まったく初めて見るこの奇妙な空間──風変わりなアーティストと、彼を囲む、日常のどこに潜んでいるのかわからない個性的な人々が集うファクトリーに、イーディはすぐに魅せられた。

カメラの被写体になっている裸の男たち。事務用の大きな封筒から薬を取り出して配る女性。トランスジェンダーたちがメイクを丁寧に直している横でタバコを吸うモデルの女たち。イーディと同じようにおっかなびっくりという感じで辺りを眺めている文化人たち。そして、何食わぬ顔でガムを噛みながら作品を作るアンディ。

 

全てのステレオタイプから解放されたような自由さを、イーディは感じたに違いなかった。そしてイーディは「スーパースター」と呼ばれるようになった。

 

このスーパースターという言葉は今では当たり前に遣われているが、アンディが作った造語という説がある。正確にはイーディの前の「スーパースター」であったベビージェーンホルツァーが、スーパーという語句を好んで遣っていてそこから来ているとか。勿論この時は仲間内で通用する表現だったが、いつしか世界中で遣われる言葉となった。立ち位置的には、アンディウォーホルというアーティストの創作意欲をかきたてるミューズといったところだったのだろうか。

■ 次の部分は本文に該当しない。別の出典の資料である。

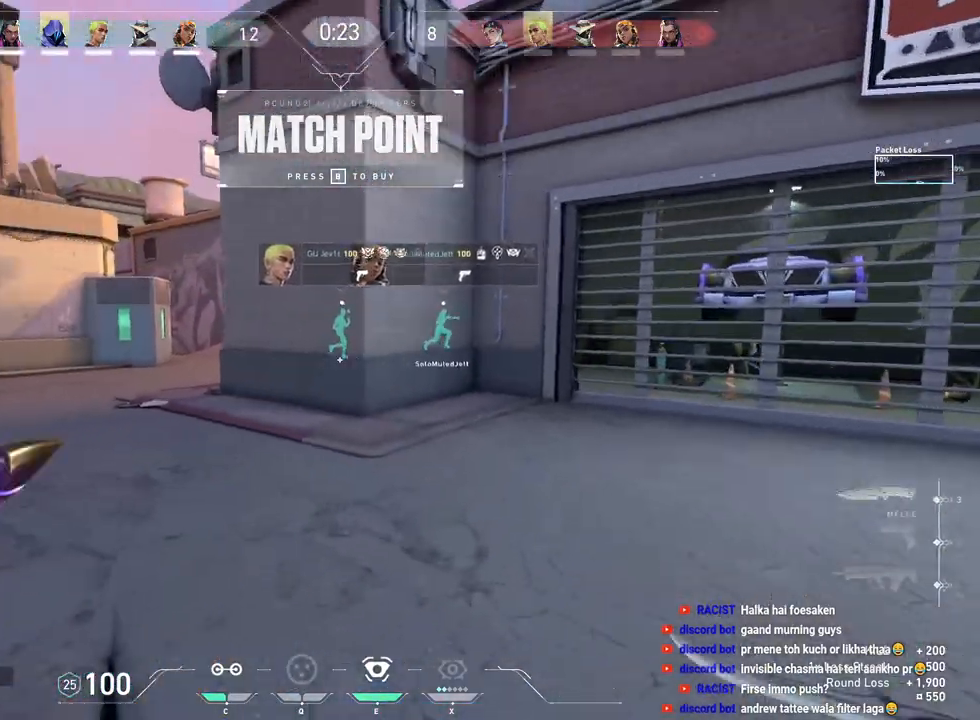
{"keys": ["w"], "mouse": [], "events": [[183, "a", "down"], [250, "a", "up"]]}
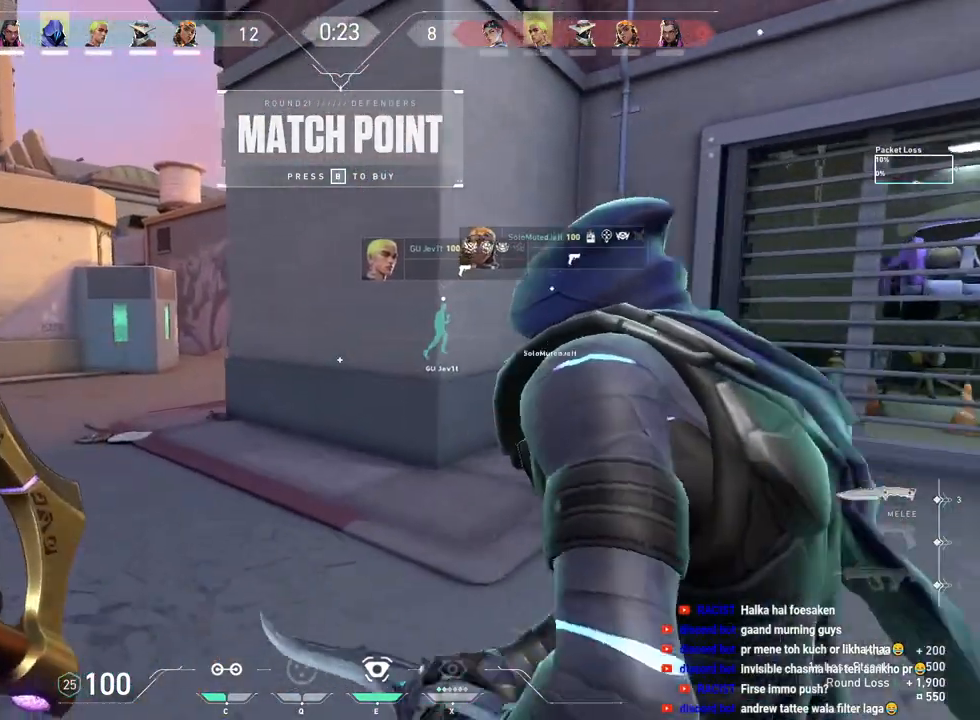
{"keys": ["d", "tab", "w"], "mouse": [], "events": [[150, "d", "down"], [483, "tab", "down"]]}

数多くのスーパースターたち…タイガーモース、ウルトラヴァイオレット、ベビージェーン、イーディ、イングリッド・スーパースター、ニコ、ヴィヴァ、キャンディダーリング…は、ニューヨークのナイトライフの花形となった。

 

ファクトリーで夜ごと繰り広げられるパーティー。ここに集う美しい男たちの多くは、イーディを性的に脅かすことはなかった。主であるアンディも。

だから、ありのままの自分でいることができた。吸い終わる間もなく別のタバコに火が灯り、目の前のテーブルには重ねられる空のグラス。とりとめもない、だけどその瞬間はとても意味のある会話の数々。踊って、笑って。

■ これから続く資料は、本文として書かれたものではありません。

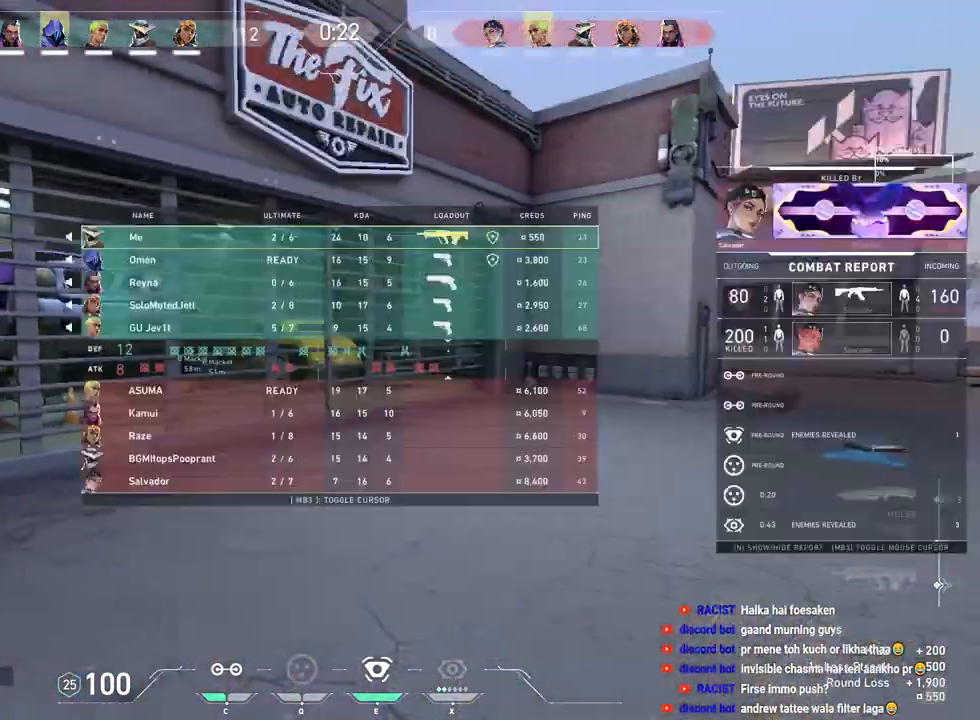
{"keys": ["tab", "w"], "mouse": [], "events": [[300, "d", "up"]]}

イーディの生活はあっという間に夜の為にあるようなものになっていった。

 

そして、自由を謳歌するイーディの背後に、またも死の影が忍び寄ってくることとなる。

 

<参考資料>

「イーディ 60年代のヒロイン」ジーン・スタイン/ジョージ・プリンプトン著 

筑摩書房

「さよならアンディ ウォーホルの60年代」ウルトラヴァイオレット著

平凡社

 

 

 

The Beach Boys-「Caroline,No」(1966)

 

もはや説明の必要もない大名盤の「Pet Sounds」のラスト曲。

だけど当時は当のメンバーたちからは大不評で「何これ動物に聴かせる音楽か?」との言葉がアルバムタイトルの由来とか?ちなみにこのジャケットの撮影を行った動物園から、生涯出禁にされたり出禁解除になったり色々あったようです。

前作までのさわやかなサーフロックとは違う、ビートルズに影響を受けたとされる内省的な音作りは、メンバーたちの思惑とは真逆に、現在も語り継がれる一枚となりました。